The Ammersee stretches across my screen, behind my colleague and the grand panorama of the Austrian alps in the background. The perfect color matching of her outfit with the spring sun reflecting the lake encourages me to upgrade my own webcam. While she reads out the agenda I mull over whether she stands in front of her living room window, or just tweaked her video hardware to superimpose her torso onto a wallpaper. I continue following her presentation with quite some envy.
While many colleagues were sharing pictures of their billy shelves in the SAP Stay-at-home Slack channel, our CX leadership team introduced the next chapter of my Munich office in an All-Hands call. Our company will open two new offices in 2023, close to the campus of Technical University Munich (TUM) in Garching, a suburb close to the city of Munich. A few hundred colleagues living in the city center including myself will have to schedule 90 minutes additional commuting time. As a cyclist I can’t imagine yet how I will handle this challenge. Nor can I imagine how it will go along with our company’s strategic goal of sustainability and financial accounting of carbon.
A decision which looks to me like a contradiction in itself makes me curious. It will take years until we can be certain whether the decision to leave the city helped us “to build Europe’s leading tech cluster” and “strengthen our visibility in Munich”, or not. Anyway, for the next two and a half years we can ponder about how our new offices will look, and how we might travel to and from Garching.
My unreal survey confirmed that reasons to work in an office are dependent on the personality and role of individual colleagues. I am well aware that my ideas are utterly subjective and won’t qualify as input for “employee sounding boards”. Even if they did, they would be evened out to something I would not recognise by the consensus of vested interests. Still I enjoy imagining my life in three years. So here is a letter from the future:
Finally SAP Munich has moved to Garching. Initially I was sceptical. Now that we have finally left behind our dilapidated hybris office I can’t imagine to go back. The one hour bike ride to my new office location is a new experience indeed. Thanks to my iPhone and Siri, which are finally good enough to provide a true hands free user interface, I can use my commuting time to browse through mails, join the first calls, and catch some ideas for my blog. Part of my bike trail follows the river. I can’t imagine a more inspiring environment to start my working day, and free exercise is good for body and mind. If the weather was really bad, I could call the self-driving SAP shuttle to pick me up – which I don’t do very often because my CO2 footprint savings appear on my payroll as benefits. Also climate has become very dry in Munich as elsewhere.

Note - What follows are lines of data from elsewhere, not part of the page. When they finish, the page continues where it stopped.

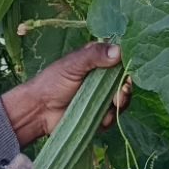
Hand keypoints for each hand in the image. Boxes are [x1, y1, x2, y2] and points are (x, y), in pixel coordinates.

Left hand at [1, 42, 132, 146]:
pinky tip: (102, 118)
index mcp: (97, 61)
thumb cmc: (53, 82)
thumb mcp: (73, 64)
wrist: (38, 110)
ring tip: (114, 103)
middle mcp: (102, 79)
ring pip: (122, 100)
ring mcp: (101, 98)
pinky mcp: (99, 115)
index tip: (129, 70)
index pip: (120, 60)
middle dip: (125, 87)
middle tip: (121, 92)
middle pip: (124, 82)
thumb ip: (95, 55)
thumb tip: (119, 51)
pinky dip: (110, 118)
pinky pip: (113, 117)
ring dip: (121, 103)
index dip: (127, 65)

What I appreciate about our Garching office is that is’s bright and open. When I arrive I take a quick shower. Then I grab one of the flexible desks in the open space, which are reserved for TUM students and commuters like me. Most of us come to Garching the average two days per week, so there is never a shortage of desks. Thanks to our Never Lunch Alone Matching Platform the chance is good I a going to meet with an interesting colleague later today. I love the excellent food freshly prepared in our Garching canteen. And the quality of our coffee is famous amongst the TUM students. Of course, food and drink are not the only reason for me to travel to Garching on a regular basis. But it helps. What counts for me most is that our new office is an inspiring place which invites us to share our ideas with others. Having a good discussion with a TUM professor, going out for a walk, discussing a prototype with my colleagues in one of the design thinking spaces – all this is possible in our new office.
Right, this isn’t really a future scenario, but it doesn’t resemble our typical office building either. I might be completely wrong, because I see only a tiny part of the big picture.
The trend forecaster Li Edelkoort recently wrote in an article that she is expecting a global recession and a “quarantine of consumption of a magnitude that has not been experienced before” where people get used to living with fewer possessions and travelling less. I really hope that the crisis won’t hit us as hard, but she is right it might be just too expensive to build our new office on a field in Garching.
Peopleware a classic book about software development first published in 1987, contains a surprising insight: If you can you should move your team out of the corporate work space. Work conducted in an ad hoc space has more energy and a higher success rate. The quirky nature of their space helps your team to form an identity.
If we just copy-and-paste yet-another SAP building to the field leased by the free state of Bavaria we need not expect our new offices to have any impact on our own culture. You can’t neglect the relevance of space. If we really want to start something on the green field we should think about necessary ingredients for an innovation culture. Curiosity and creativity are inspired by unfinished and undefined spaces, by precious materials which could be displaced and repurposed, and by the lack of established rules.